__Requirements__:
Write out every one of the following lines as a JSON list of strings, one string per line, with blank lines left out.

>> start

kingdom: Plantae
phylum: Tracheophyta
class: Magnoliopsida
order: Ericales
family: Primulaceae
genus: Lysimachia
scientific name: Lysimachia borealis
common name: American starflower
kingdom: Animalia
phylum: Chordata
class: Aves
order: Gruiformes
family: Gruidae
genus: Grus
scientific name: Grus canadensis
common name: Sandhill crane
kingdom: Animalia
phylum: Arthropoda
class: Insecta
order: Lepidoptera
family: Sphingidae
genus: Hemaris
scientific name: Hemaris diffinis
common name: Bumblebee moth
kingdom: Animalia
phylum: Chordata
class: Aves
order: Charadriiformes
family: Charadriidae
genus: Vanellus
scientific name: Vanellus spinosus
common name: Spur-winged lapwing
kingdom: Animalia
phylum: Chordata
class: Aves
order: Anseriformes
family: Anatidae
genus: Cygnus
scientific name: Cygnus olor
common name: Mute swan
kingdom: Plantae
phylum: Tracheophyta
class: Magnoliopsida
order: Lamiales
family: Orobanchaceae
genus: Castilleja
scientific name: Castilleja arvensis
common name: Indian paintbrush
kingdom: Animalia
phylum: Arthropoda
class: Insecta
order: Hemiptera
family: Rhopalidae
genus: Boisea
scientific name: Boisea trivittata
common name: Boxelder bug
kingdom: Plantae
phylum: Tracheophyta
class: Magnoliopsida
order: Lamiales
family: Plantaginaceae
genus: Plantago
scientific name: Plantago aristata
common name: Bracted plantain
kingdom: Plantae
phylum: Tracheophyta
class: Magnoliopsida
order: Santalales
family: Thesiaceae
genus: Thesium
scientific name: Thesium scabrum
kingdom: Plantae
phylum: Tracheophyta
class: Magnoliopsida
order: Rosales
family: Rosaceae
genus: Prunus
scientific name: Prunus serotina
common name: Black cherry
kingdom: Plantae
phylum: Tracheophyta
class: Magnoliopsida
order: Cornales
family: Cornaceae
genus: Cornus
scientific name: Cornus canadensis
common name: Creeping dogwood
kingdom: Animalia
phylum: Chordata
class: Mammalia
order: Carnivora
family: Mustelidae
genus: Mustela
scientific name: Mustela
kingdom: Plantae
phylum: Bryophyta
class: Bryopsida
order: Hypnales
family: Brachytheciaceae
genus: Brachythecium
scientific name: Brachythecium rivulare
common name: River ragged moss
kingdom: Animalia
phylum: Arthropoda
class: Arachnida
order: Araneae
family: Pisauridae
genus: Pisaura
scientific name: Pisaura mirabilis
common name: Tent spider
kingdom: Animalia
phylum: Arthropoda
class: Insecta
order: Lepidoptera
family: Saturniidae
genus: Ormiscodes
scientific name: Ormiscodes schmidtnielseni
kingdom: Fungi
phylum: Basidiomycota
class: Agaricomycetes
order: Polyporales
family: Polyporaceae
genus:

>> end

__Answer to the task__:
[
  "kingdom: Plantae",
  "phylum: Tracheophyta",
  "class: Magnoliopsida",
  "order: Ericales",
  "family: Primulaceae",
  "genus: Lysimachia",
  "scientific name: Lysimachia borealis",
  "common name: American starflower",
  "kingdom: Animalia",
  "phylum: Chordata",
  "class: Aves",
  "order: Gruiformes",
  "family: Gruidae",
  "genus: Grus",
  "scientific name: Grus canadensis",
  "common name: Sandhill crane",
  "kingdom: Animalia",
  "phylum: Arthropoda",
  "class: Insecta",
  "order: Lepidoptera",
  "family: Sphingidae",
  "genus: Hemaris",
  "scientific name: Hemaris diffinis",
  "common name: Bumblebee moth",
  "kingdom: Animalia",
  "phylum: Chordata",
  "class: Aves",
  "order: Charadriiformes",
  "family: Charadriidae",
  "genus: Vanellus",
  "scientific name: Vanellus spinosus",
  "common name: Spur-winged lapwing",
  "kingdom: Animalia",
  "phylum: Chordata",
  "class: Aves",
  "order: Anseriformes",
  "family: Anatidae",
  "genus: Cygnus",
  "scientific name: Cygnus olor",
  "common name: Mute swan",
  "kingdom: Plantae",
  "phylum: Tracheophyta",
  "class: Magnoliopsida",
  "order: Lamiales",
  "family: Orobanchaceae",
  "genus: Castilleja",
  "scientific name: Castilleja arvensis",
  "common name: Indian paintbrush",
  "kingdom: Animalia",
  "phylum: Arthropoda",
  "class: Insecta",
  "order: Hemiptera",
  "family: Rhopalidae",
  "genus: Boisea",
  "scientific name: Boisea trivittata",
  "common name: Boxelder bug",
  "kingdom: Plantae",
  "phylum: Tracheophyta",
  "class: Magnoliopsida",
  "order: Lamiales",
  "family: Plantaginaceae",
  "genus: Plantago",
  "scientific name: Plantago aristata",
  "common name: Bracted plantain",
  "kingdom: Plantae",
  "phylum: Tracheophyta",
  "class: Magnoliopsida",
  "order: Santalales",
  "family: Thesiaceae",
  "genus: Thesium",
  "scientific name: Thesium scabrum",
  "kingdom: Plantae",
  "phylum: Tracheophyta",
  "class: Magnoliopsida",
  "order: Rosales",
  "family: Rosaceae",
  "genus: Prunus",
  "scientific name: Prunus serotina",
  "common name: Black cherry",
  "kingdom: Plantae",
  "phylum: Tracheophyta",
  "class: Magnoliopsida",
  "order: Cornales",
  "family: Cornaceae",
  "genus: Cornus",
  "scientific name: Cornus canadensis",
  "common name: Creeping dogwood",
  "kingdom: Animalia",
  "phylum: Chordata",
  "class: Mammalia",
  "order: Carnivora",
  "family: Mustelidae",
  "genus: Mustela",
  "scientific name: Mustela",
  "kingdom: Plantae",
  "phylum: Bryophyta",
  "class: Bryopsida",
  "order: Hypnales",
  "family: Brachytheciaceae",
  "genus: Brachythecium",
  "scientific name: Brachythecium rivulare",
  "common name: River ragged moss",
  "kingdom: Animalia",
  "phylum: Arthropoda",
  "class: Arachnida",
  "order: Araneae",
  "family: Pisauridae",
  "genus: Pisaura",
  "scientific name: Pisaura mirabilis",
  "common name: Tent spider",
  "kingdom: Animalia",
  "phylum: Arthropoda",
  "class: Insecta",
  "order: Lepidoptera",
  "family: Saturniidae",
  "genus: Ormiscodes",
  "scientific name: Ormiscodes schmidtnielseni",
  "kingdom: Fungi",
  "phylum: Basidiomycota",
  "class: Agaricomycetes",
  "order: Polyporales",
  "family: Polyporaceae",
  "genus:"
]